> _Stored data_
---------------

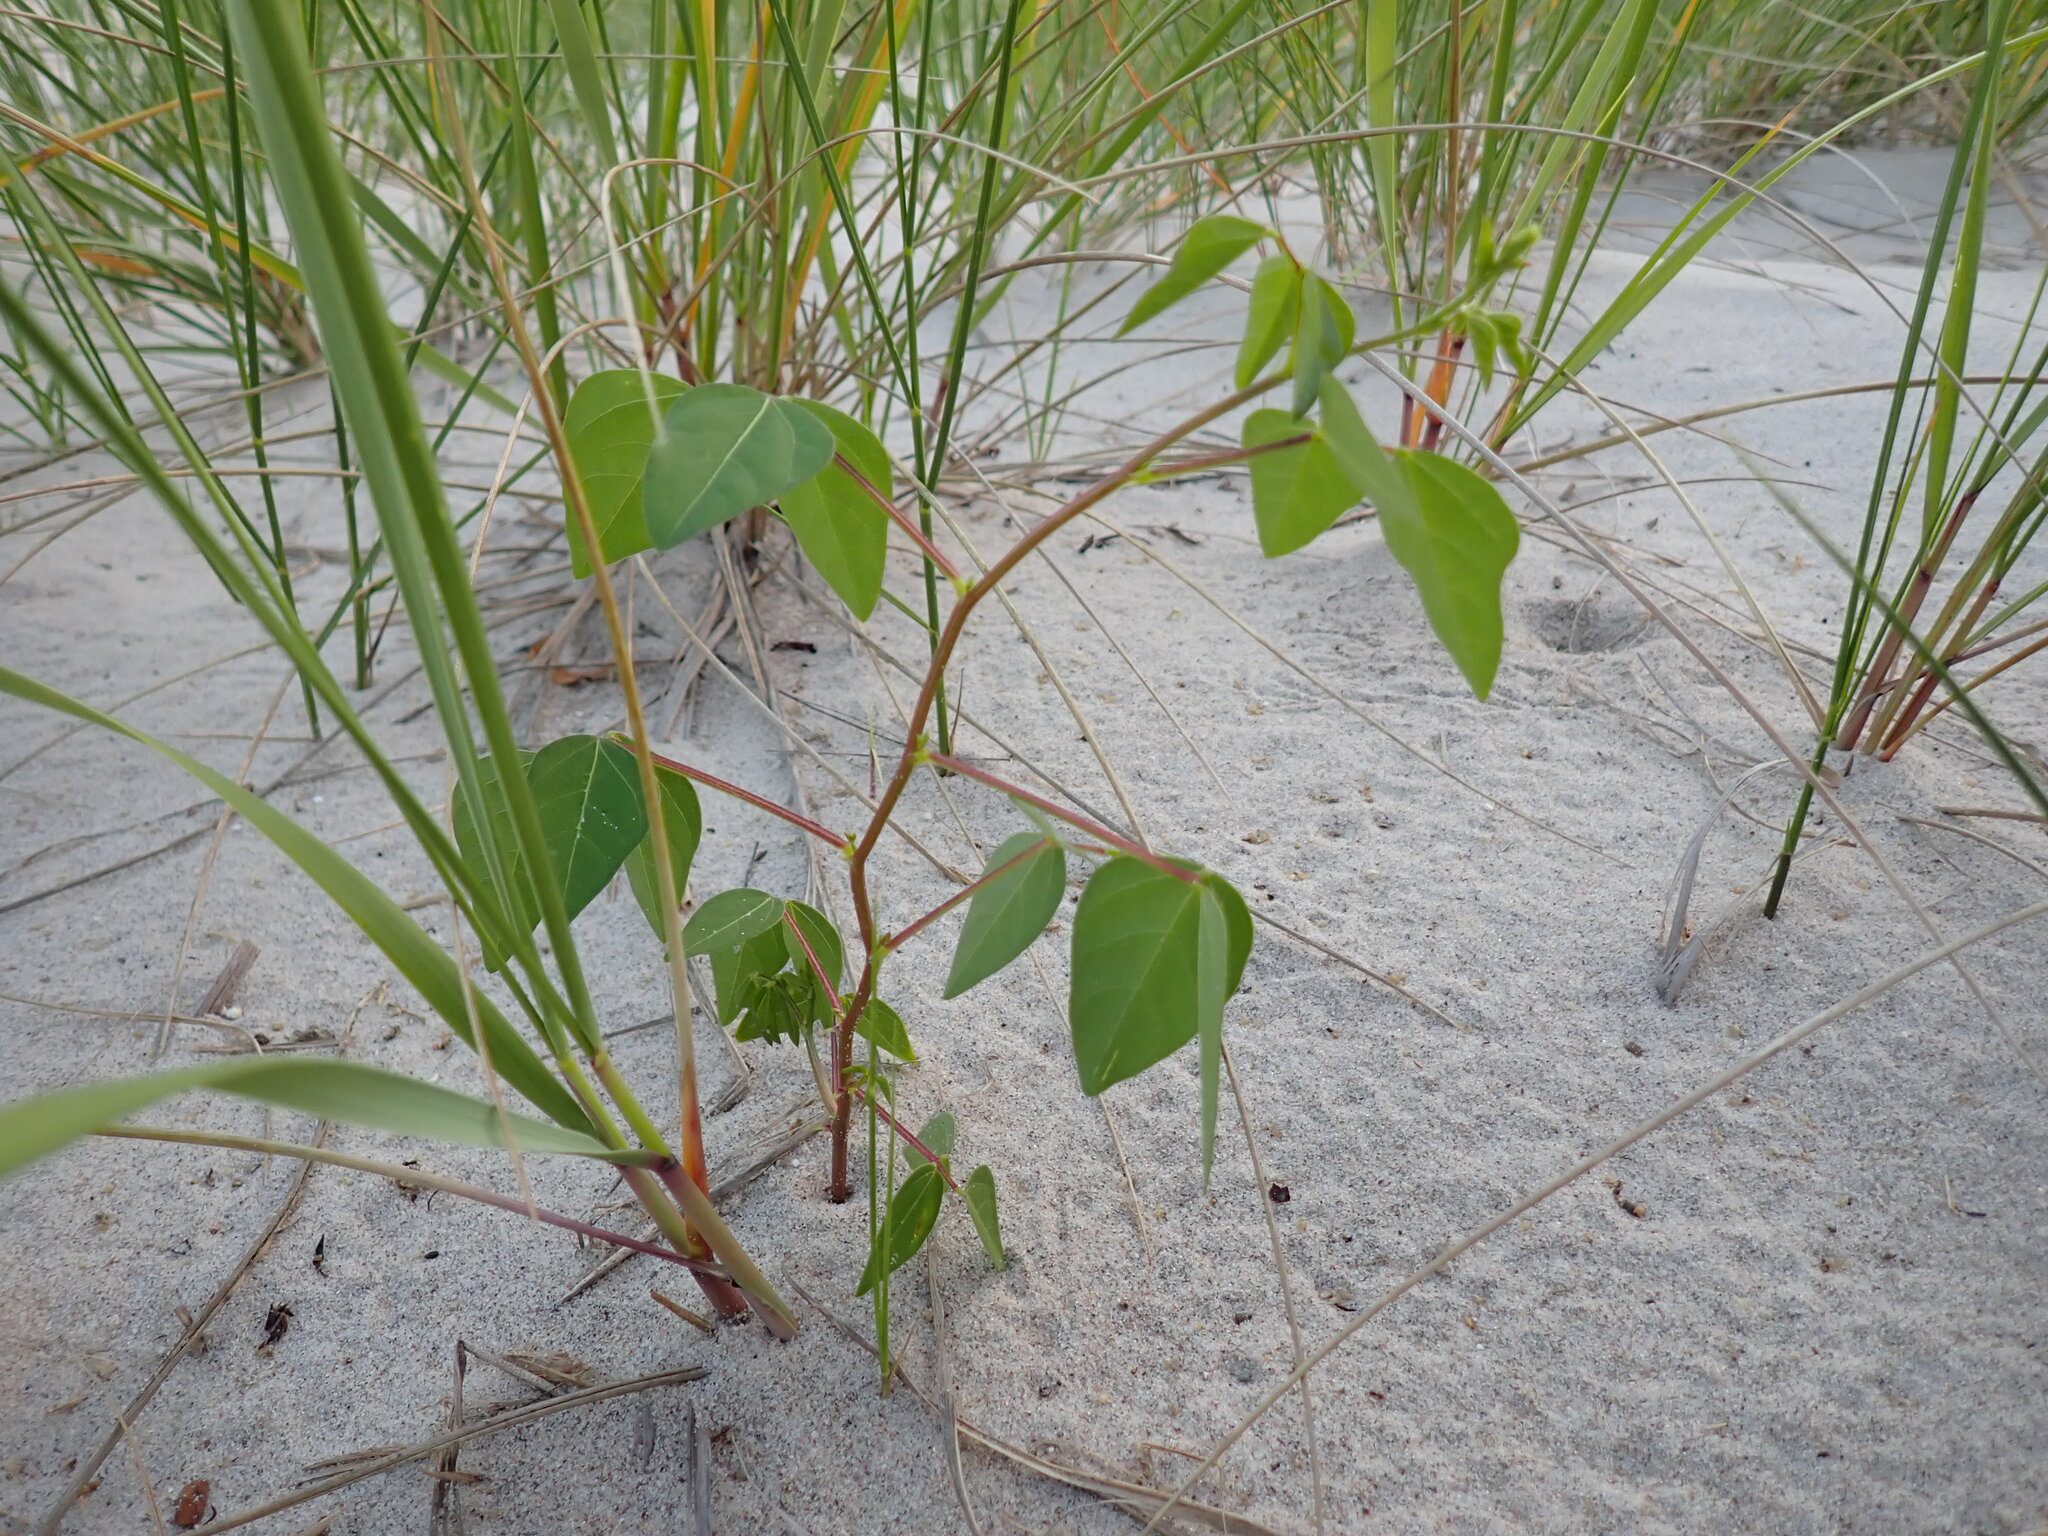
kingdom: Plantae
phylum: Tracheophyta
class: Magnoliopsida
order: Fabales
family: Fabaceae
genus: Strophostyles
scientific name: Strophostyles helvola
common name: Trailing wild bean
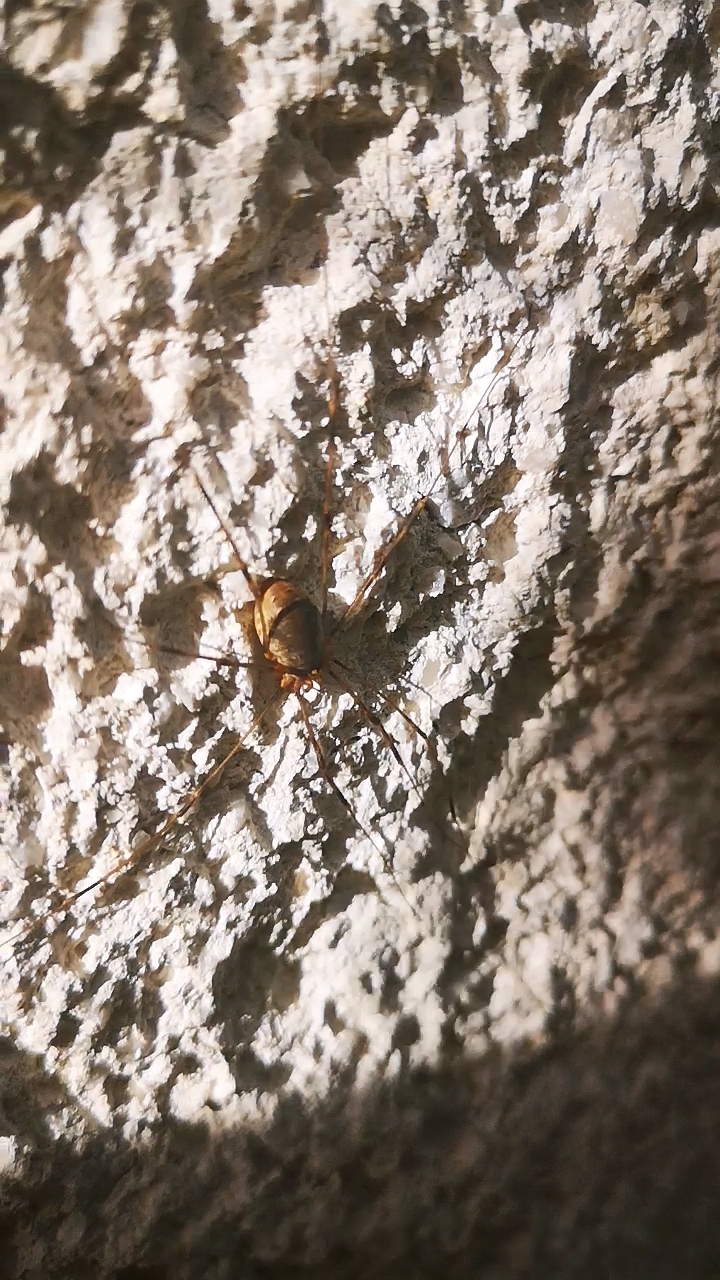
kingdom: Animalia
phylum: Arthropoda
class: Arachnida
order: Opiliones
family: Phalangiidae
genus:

---------------

> _Requirement_
Please rename "common name" to "vernacular name" throughout all the entries above, leaving every other line unchanged. Omit the pictures from your version.

> _Answer to this task_
kingdom: Plantae
phylum: Tracheophyta
class: Magnoliopsida
order: Fabales
family: Fabaceae
genus: Strophostyles
scientific name: Strophostyles helvola
vernacular name: Trailing wild bean
kingdom: Animalia
phylum: Arthropoda
class: Arachnida
order: Opiliones
family: Phalangiidae
genus:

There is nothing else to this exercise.